Aims: It is well established that living, or growing up, in poverty has a negative impact on both physical and mental health. The area our service covers includes Great Yarmouth and Lowestoft, two of the most economically impoverished areas of the UK. The vast majority of our patient group will have grown up in relative poverty. While there are associations between poverty and impaired physical health and increased risk of some mental health conditions, the actual causal link is unclear.
This evaluation tried to consider the impact of poverty on future mental health, by evaluating current patient case load (this stood at 122 in Feb 2024). We considered all patients, their demographics (age, gender, diagnosis) and the factors listed above. This patient group is young people (18–25 years old), living in this area, under Mental Health Services, with or without a formal mental health diagnosis.
Methods: An analysis of current case load, recording demographics and noting diagnoses and factors associated with poverty, specifically:
Parental drug or alcohol abuse.
Parental mental health problems (if these are not well managed).
Early/premature death of a parent.
Exposure to domestic violence.
Physical abuse.
Going into the Care System.
Early drug or alcohol use.
Early separation or loss of a parent.
NB – Many of these factors will affect those who do not grow up in poverty (e.g. domestic violence and physical abuse) but they are noted to have a class and poverty association. Many, if not most, of our patients will have grown up in poverty but their mental illness does not have a specific association with poverty (e.g. OCD, Bipolar disorder).

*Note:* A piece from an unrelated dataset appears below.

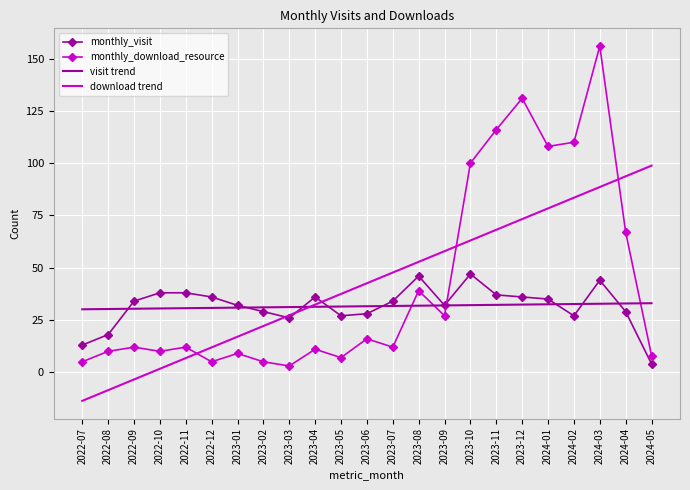

Where do monthly_visit and monthly_download_resource first cross each other?

2023-09 and 2023-10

Results: Our findings show that a significant percentage of our patient group have mental health issues directly related to poverty. Total number of patients =122. Number who have a specific factor associated with poverty =56. This equates to 46% of our current caseload. Gender: 35 female (62.5%), male 21 (37.5%).
Conclusion: “The poor bear the greatest burden of mental illness” (Office of National Statistics).
It is worth noting that the vast majority of our patient case load grew up in poverty, due to the demographics of the area we work in (a quick analysis suggests about 97% are from working class, impoverished backgrounds). We abandoned recording “parental unemployment” in this analysis, because for all but a few, this was the case. Unemployment is an entrenched issue in this area, with the demise of the shipping and offshore industries, currently standing at 5.4% in Yarmouth and 3.5% in Lowestoft (3) (National average 3.8%). For those that are employed, poverty is a significant issue with many in low paid jobs. I have also not included here factors associated with poverty, such as poor diet, smoking, malnutrition, poor dentition, and obesity, but we know these are the case for many patients seen here.
Recommendations: Given that this is the case, what can we recommend, in term of service planning and delivery? We have multiple issues here that affect our service delivery to this vulnerable patient group: geography (we cover a large geographical area, the need of this population, limited public transport – patient often have to travel some distance to be seen), staff recruitment (it would seem this area holds little appeal for new staff, especially Medics and Psychologists and recruitment uptake is low) and funding (do we need extra funding per head population, as this is such a deprived area?).